I was thinking about the three-day NAFTA hearings just completed in Washington as WorldCity, the company where I serve as president, was putting the finishing touches on an annual publication, Dallas-Fort Worth TradeNumbers, which looks at how the Texas airport trades with the world.
We had just completed one for Port Everglades, the seaport in Fort Lauderdale, Fla. A few weeks prior, we had produced another annual, U.S. TradeNumbers, which, as the name suggests, looks at how the United States trades with the world. (Download free PDFs available here.)
In each, there is a two-page U.S. map.
In the one for DFW, the map highlights the top 20 U.S. airports, with their rank, total trade, total exports, total imports, the surplus or deficit, and the changes from the previous year. Port Everglades has a similar map comparing it to the leading U.S. seaports. In U.S. TradeNumbers, we rank the top 20 gateways, regardless of whether they are an airport, a seaport or a border crossing.
Which leads me to the NAFTA hearings. While we have all learned that President Trump often speaks in hyperbole, we began down this path when then-candidate Trump called it "one of the worst deals, ever," "a disaster for our country" and more. Once elected, he announced his intention to renegotiate the treaty which, after more than two decades, ultimately came to be viewed as reasonable by even the most ardent supporters of the agreement.
Earlier this year, when the Office of the U.S. Trade Representative asked for comments from the public, there were so many -- some 12,000, according to an article in the Wall Street Journal -- the server crashed. More than 140 people signed up to speak during the three-day hearings, representing a wide variety of industries, from footwear to strawberries, automotive to cattle, grocery to tile, motion pictures to telecommunications.
There is a lot at stake. What the three maps in our TradeNumbers publications showed is that U.S. trade occurs in almost equal measure by land, by sea and by air. There are key differences, differences that are particularly interesting given the NAFTA hearings held in Washington this week.
When looking at the value of U.S. trade in 2016, roughly a third was by land, 37% by sea and 28% by air.
Generally speaking, a great deal of that land-based trade is border trade with Canada and Mexico, the nation’s second and third-largest trade partners, respectively, after China. Air trade tends to be more focused on Europe and Asia as well as, to a lesser extent, South America and Africa. Ocean trade is similar to air trade, but with a stronger pull toward Asia, including China.

● ● ● ● ● ● ●

Extend the column on U.S. trade and the NAFTA hearings past its last sentence. The records below the text are drawn from a separate source.

• **Source information**
● ● ● ● ● ● ●

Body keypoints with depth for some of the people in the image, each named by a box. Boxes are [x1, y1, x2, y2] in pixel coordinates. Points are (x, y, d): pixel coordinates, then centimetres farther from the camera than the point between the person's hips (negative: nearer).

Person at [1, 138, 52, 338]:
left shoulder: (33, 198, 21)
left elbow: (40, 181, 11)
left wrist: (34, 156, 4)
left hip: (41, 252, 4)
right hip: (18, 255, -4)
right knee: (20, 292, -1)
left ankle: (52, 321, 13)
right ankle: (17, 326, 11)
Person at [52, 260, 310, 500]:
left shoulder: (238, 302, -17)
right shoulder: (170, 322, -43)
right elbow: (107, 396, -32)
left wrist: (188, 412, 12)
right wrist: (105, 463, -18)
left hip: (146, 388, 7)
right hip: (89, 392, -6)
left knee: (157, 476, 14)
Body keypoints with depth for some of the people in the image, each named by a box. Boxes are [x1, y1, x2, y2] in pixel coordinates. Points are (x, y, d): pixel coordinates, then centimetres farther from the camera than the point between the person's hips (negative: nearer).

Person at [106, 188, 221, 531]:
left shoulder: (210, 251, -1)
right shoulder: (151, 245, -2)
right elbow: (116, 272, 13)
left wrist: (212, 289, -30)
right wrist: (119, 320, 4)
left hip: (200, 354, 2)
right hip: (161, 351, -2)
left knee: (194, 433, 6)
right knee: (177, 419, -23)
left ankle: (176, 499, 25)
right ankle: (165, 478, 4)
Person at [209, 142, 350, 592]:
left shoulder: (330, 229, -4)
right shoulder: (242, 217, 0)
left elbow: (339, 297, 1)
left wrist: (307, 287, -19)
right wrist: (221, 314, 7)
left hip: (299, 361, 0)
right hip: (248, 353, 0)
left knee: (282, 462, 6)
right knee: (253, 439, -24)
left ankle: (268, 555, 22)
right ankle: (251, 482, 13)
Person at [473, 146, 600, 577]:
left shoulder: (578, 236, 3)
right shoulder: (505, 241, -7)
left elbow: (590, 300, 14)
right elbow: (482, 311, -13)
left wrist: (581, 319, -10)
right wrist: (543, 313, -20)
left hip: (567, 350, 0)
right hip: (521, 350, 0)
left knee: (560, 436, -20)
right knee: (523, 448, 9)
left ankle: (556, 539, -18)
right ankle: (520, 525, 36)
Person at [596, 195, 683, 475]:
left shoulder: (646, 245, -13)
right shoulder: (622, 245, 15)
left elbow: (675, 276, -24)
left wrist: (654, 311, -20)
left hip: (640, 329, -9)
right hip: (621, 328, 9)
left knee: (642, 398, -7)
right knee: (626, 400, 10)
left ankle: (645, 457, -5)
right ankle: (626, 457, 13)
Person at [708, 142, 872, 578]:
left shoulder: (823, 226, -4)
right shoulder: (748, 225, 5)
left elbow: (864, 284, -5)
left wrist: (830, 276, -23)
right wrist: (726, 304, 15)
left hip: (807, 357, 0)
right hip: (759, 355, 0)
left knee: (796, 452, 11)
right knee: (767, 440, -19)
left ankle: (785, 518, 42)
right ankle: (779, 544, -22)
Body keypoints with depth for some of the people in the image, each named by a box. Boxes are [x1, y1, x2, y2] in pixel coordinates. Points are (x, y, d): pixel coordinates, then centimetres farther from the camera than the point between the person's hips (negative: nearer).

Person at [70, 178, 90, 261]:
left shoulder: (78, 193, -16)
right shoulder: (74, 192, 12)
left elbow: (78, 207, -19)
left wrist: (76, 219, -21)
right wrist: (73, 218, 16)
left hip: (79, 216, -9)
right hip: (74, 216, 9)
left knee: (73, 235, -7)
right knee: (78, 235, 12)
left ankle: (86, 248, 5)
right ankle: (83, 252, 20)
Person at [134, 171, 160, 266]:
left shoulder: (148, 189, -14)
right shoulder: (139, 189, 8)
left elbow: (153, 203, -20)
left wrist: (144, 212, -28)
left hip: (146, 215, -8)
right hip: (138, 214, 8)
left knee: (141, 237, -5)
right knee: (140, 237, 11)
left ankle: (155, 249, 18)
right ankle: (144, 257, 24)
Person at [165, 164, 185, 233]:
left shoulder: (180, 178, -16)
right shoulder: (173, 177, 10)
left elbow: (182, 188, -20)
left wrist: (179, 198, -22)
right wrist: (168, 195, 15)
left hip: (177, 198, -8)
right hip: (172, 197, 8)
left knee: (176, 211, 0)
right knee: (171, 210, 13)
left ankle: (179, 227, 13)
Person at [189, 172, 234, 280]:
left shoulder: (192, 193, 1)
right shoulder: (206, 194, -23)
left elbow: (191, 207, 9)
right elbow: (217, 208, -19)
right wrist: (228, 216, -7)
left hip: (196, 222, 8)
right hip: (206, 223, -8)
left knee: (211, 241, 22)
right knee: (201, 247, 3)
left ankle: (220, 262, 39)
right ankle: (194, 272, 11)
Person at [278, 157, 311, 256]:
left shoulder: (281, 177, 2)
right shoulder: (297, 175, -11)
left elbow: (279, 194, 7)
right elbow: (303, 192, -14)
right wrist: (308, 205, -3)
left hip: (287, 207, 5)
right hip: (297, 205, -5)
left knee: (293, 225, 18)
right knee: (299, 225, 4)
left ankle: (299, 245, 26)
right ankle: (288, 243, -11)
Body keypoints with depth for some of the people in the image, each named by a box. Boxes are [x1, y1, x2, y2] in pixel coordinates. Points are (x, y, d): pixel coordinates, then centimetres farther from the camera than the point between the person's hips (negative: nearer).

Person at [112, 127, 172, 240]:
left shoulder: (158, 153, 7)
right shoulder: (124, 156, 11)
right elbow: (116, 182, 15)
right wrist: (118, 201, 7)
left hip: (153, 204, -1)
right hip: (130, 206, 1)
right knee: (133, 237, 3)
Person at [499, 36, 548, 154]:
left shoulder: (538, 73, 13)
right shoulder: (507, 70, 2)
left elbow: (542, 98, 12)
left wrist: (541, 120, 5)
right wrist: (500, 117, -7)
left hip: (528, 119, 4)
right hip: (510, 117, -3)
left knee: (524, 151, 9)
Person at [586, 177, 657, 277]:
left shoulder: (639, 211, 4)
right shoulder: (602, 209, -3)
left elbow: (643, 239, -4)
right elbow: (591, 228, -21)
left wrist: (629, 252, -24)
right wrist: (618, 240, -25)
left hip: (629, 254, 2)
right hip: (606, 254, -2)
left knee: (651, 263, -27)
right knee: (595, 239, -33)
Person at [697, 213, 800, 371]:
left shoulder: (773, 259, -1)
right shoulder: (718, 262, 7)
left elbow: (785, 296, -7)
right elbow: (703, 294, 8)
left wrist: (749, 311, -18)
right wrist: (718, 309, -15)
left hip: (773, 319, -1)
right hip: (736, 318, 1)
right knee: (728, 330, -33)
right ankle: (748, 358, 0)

● ● ● ● ● ● ●

• **Answer to the problem**
So here's the first point: About one-third of all U.S. trade is with just two countries. To the surprise of many, the second-most-import gateway for U.S. trade, after the Port of Los Angeles, is generated by the truck traffic crossing the World Trade Bridge in Laredo, Texas. (Traffic across another bridge and rail traffic are included.)
If you are opposed to touching NAFTA, or at least leery of messing up a good thing, you say: Find some of the additional protections and provisions sought in NAFTA in the at-least-temporarily-defunct Trans Pacific Partnership agreement -- unrepentant optimist, I am -- which Trump scuttled on the first day of his presidency. If you are in favor of taking a good, hard look at NAFTA, you say: It's too important not to have a good, hard look.
Here's a second point: The United States’ land-based trade is also the most balanced. Here, it's hard not to side with the "don't mess up a good thing" camp.
For every dollar of U.S. trade done over land, more than 46 cents is a U.S. export. Fifty cents would be parity; anything above 50 cents would represent a U.S. surplus.
Granted, we have a large (but shrinking) deficit with Mexico and used to have a large one with Canada until the price of oil plummeted. (Canada is overwhelmingly the United States' top foreign provider of oil.) But with the volume of trade occurring with the two nations, it is helpful to look at the balance, the percentage that is an export. The United States exports an extraordinary amount to both Canada and Mexico.
A third point: We also have the smallest trade deficit in land-based trade: $101.37 billion. That compares to $505.11 billion for ocean-borne trade and $128.98 billion for air cargo. Again, advantage to the "don't mess up a good thing" crowd.
A fourth and final point: About 30% of U.S. exports are credited to ocean trade and another nearly 30% to air trade. Close to 40% of all U.S. exports depart otherwise. (For various reasons, not all of that is attributable to Canada and Mexico but the vast majority is land-based trade and is attributable to our NAFTA partners.)
Forgetting for a moment all the excellent arguments made in Washington over the last three days about the high cost of disrupting intricate supply chains and about the growing export markets for U.S. farmers, particularly in Mexico. The data is pretty clear. U.S. trade with the world might not be perfect, and NAFTA trade might not be either, but it's about the best trade the United States has. Tread softly.